In 2014, Weber, Utah posted a median AQI of 52. By 2023 that figure was 47 — a drop of 5 AQI points cleaner across 10 years of EPA records.

Year-by-Year AQI in Weber, Utah

YearMedian AQIGood DaysUnhealthy DaysDominant Pollutant
2014521729PM2.5
20155019713Ozone
20164920720Ozone
20175117523Ozone
20185118117Ozone
2019442242Ozone
2020452286Ozone
20214622117Ozone
2022482055Ozone
2023472186Ozone

Health Context for Weber, Utah

Across the past five years, this area has logged 36 days where AQI rose into the "Unhealthy for Sensitive Groups" range or worse — about 7 days per year. That is roughly typical for a U.S. metro, with most caution days clustered in summer (ozone) or wildfire season.

Healthy adults can continue normal outdoor activity in most weather, but should pay attention to AQI alerts during the worst pollution windows. People with asthma, heart disease, or pregnancy should reduce prolonged or intense outdoor exertion on flagged days, and consider running an indoor HEPA air cleaner during peak season.
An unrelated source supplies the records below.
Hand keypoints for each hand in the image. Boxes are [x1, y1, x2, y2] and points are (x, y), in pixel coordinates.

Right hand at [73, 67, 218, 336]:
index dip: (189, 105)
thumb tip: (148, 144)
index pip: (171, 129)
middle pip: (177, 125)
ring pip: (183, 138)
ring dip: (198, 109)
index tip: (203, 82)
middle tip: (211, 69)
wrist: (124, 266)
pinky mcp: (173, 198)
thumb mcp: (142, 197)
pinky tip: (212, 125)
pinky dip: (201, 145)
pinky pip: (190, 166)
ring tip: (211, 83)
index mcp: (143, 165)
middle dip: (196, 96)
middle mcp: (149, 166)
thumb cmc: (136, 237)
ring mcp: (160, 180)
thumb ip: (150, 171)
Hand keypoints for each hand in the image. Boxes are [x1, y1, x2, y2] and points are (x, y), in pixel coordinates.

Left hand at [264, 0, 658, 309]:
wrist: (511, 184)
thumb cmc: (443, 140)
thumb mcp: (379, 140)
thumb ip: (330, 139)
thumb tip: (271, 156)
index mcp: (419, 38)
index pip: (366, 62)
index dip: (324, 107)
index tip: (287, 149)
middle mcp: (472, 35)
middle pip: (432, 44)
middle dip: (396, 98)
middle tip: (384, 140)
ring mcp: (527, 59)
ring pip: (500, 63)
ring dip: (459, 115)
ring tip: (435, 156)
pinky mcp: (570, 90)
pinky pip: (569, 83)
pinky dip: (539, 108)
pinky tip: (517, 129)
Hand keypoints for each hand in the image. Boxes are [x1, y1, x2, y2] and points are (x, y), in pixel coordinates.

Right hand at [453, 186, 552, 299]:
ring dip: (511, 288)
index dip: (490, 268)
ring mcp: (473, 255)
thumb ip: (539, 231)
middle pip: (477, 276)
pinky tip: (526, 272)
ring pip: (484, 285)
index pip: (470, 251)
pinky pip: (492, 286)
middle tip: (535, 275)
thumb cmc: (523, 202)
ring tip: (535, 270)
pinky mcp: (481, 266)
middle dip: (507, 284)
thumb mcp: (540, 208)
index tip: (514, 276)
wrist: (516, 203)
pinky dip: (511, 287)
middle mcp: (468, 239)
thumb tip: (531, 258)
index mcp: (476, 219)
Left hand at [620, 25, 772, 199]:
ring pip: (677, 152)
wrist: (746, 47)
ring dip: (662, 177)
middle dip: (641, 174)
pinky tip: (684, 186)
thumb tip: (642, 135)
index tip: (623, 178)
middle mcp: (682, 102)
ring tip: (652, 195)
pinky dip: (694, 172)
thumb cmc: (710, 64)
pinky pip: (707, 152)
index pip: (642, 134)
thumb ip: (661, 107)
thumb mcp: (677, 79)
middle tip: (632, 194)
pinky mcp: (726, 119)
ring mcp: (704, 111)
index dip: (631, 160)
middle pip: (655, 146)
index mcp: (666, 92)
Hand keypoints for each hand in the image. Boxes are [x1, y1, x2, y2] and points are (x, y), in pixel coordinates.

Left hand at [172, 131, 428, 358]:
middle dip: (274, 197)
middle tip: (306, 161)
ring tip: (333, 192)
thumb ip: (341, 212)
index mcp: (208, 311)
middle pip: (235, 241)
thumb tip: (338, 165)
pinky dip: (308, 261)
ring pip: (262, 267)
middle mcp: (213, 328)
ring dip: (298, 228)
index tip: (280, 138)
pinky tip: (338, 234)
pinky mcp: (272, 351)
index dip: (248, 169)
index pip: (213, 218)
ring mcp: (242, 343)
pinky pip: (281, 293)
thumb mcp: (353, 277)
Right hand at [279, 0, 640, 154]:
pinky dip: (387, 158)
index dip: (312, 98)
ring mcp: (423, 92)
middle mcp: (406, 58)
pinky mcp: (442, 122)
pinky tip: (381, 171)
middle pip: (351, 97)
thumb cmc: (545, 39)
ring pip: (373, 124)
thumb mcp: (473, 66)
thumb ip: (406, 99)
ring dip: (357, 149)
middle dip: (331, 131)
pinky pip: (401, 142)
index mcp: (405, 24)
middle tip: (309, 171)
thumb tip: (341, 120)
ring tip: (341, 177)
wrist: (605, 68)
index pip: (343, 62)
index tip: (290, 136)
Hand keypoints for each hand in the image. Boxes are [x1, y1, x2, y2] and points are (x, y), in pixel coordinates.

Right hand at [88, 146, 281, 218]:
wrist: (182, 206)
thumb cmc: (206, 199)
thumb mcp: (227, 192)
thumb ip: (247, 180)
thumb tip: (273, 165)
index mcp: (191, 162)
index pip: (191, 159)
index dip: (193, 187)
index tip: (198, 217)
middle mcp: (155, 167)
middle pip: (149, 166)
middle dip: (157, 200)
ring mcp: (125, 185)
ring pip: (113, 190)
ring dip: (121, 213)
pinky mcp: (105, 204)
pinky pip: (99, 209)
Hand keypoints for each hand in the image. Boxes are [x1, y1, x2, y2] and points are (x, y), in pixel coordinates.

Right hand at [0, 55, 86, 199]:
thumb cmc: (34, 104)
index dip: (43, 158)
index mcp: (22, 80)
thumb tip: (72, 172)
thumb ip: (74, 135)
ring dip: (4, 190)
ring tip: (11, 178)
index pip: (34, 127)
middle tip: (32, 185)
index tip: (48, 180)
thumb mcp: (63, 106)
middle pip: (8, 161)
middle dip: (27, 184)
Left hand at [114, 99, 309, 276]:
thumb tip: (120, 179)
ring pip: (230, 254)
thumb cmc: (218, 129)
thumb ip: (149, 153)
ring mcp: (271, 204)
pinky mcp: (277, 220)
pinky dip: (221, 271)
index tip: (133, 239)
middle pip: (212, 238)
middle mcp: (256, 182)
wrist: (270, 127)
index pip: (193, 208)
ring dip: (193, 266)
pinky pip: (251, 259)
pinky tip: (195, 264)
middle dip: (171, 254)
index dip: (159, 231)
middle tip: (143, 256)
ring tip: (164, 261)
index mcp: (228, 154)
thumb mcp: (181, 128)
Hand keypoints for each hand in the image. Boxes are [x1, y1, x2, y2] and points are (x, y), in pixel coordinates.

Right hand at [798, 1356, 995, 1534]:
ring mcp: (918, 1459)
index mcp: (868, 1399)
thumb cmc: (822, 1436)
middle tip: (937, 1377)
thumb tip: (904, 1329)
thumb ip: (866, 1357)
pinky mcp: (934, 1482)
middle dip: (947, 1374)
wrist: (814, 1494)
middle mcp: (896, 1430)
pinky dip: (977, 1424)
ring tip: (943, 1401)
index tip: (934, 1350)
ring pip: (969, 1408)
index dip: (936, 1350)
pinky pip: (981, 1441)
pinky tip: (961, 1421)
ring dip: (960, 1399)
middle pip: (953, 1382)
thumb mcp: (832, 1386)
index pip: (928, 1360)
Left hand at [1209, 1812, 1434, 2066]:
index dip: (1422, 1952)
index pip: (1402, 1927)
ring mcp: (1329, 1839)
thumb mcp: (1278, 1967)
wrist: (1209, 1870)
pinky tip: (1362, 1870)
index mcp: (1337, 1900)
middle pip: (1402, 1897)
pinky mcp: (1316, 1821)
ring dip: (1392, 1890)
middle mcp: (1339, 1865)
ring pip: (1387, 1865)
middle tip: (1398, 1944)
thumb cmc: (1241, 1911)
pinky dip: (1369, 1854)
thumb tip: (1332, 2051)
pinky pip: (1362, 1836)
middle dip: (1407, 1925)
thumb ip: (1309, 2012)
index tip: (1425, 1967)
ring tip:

Because ozone peaks in the afternoon on hot sunny days, plan outdoor exercise for early morning or after sunset on bad-air days.

How This Grade Is Calculated

The AirHistory Air Quality Grade combines four signals: the 5-year median AQI (40% of the score), the 10-year trend direction (30%), the count of unhealthy days per year (20%), and the dominant pollutant type (10%). All four come directly from the EPA Air Quality System (AQS), which aggregates readings from federally certified monitors. Read the full methodology.

Weber, Utah has an Air Quality Grade of C (fair) with a 5-year median AQI of 46. The dominant pollutant is Ground-Level Ozone, and air quality has been improving over the past decade.

The data source behind this answer is the EPA Air Quality System (AQS). Every figure on the page traces back to that source; the methodology page describes the inputs and the refresh cadence in full detail.

For readers turning this answer into action: cross-reference against the underlying the EPA Air Quality System (AQS) record before acting on time-sensitive decisions. The site renders the data as it was published; subsequent revisions can shift the picture, and the live federal data is always the authoritative current reference.